Were you confused about drivers racing to the flag under caution when Saturday’s Xfinity Series race at Richmond International Raceway went into overtime?
Scott Miller, NASCAR Senior Vice President of Competition explained some of the more curious moments from Richmond on SiriusXM NASCAR Radio on Monday.
Fans of Clint Bowyer, Aric Almirola, Danica Patrick, Reed Sorenson, Martin Truex Jr. and Kyle Busch took a blow at Richmond International Raceway when their drivers were busted during the final stage of the Monster Energy Cup race on Sunday.
Apparently, they missed the memo regarding NASCAR specifying the new guidelines for drivers turning into pit road.
Miller said it was necessary to make the parameters universal across the series so there was no confusion with an orange cone versus an orange box or two tires over the line compared with four tires.
“We’ve made it abundantly clear in all of the drivers meeting this year that it’s four tires below the orange box for the commitment line,” Miller said. “That was a change for Richmond. We kept stressing that the commitment line rule has changed. They got in the heat of the battle and obviously didn’t remember what we said.
“An unfortunate circumstance, but we make a rule, we have to live by it and officiate by it. That’s what happened yesterday. That’s no different than the extra timing lines, and the speeding penalties when we put that in. It’s just them trying to get used to something new seems to be pretty difficult.”
Xfinity overtime debacle
Saturday’s Xfinity race had some competitors wondering whether they should race to the line following the wreck involving Ryan Reed, Cole Custer and Matt Tifft on the backstretch. Kyle Larson had already crossed the overtime line — with the wreck behind — and he was declared the winner.
“The race was declared “in overtime” so what that means, if we have a restart as soon as the leader crosses the overtime line, the race is official,” Miller said. “And we put the yellow out. All of that transpired — the yellow lights came on like they always do. It happened really fast, and by the time the leaders got back to the start-finish line, our flagman still had the white flag in his hand and not the yellow.
“That was the source of some of the confusion, but it’s almost a little confusing for me as to how that created the confusion, because it’s been standard protocol for many years now that when the yellow lights come on, the track is under caution.
“So a little bit of a mistake on our part, not getting the yellow flag out quick enough at the start-finish line, but you think back at how the races go. If we have a caution that comes out and the leader is in Turn 2, he certainly doesn’t see the yellow flag at the flagstand. He sees the yellow lights and slows down. That’s what we’ve done for years.”
When the Xfinity Series rolls into Talladega Superspeedway this weekend, Miller says fans will continue to see some of the bump-drafting that has occurred in the past. However, following a test last year NASCAR changed the lower fascia on the cars to help eliminate some of the bumper to bumper pushing that occurred throughout the contest.

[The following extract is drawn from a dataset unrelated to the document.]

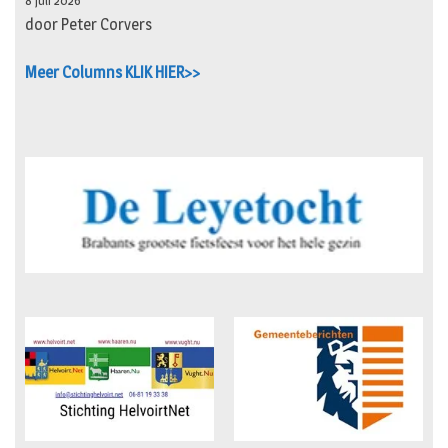
8 juli 2026
door Peter Corvers
Meer Columns KLIK HIER>>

“They can still get there, but it’s not as simple as it was before we made the change,” Miller said. “That changed the look of the Daytona race a little bit, and we’re coming back to Talladega with that same thing.
“They’ll still be able to get on each other, and we will have to officiate it. You can bump, but you can’t lock bumpers and push. There’s a few of them that are very, very good at it. We go back and look at the videos, and it looks like they’re locked up. But when you look really close at the video, they’re just really close and tap-tap-tap. It’s hard to make those calls. It’s not the easiest thing to officiate from the tower. But we will do our best to get things right.”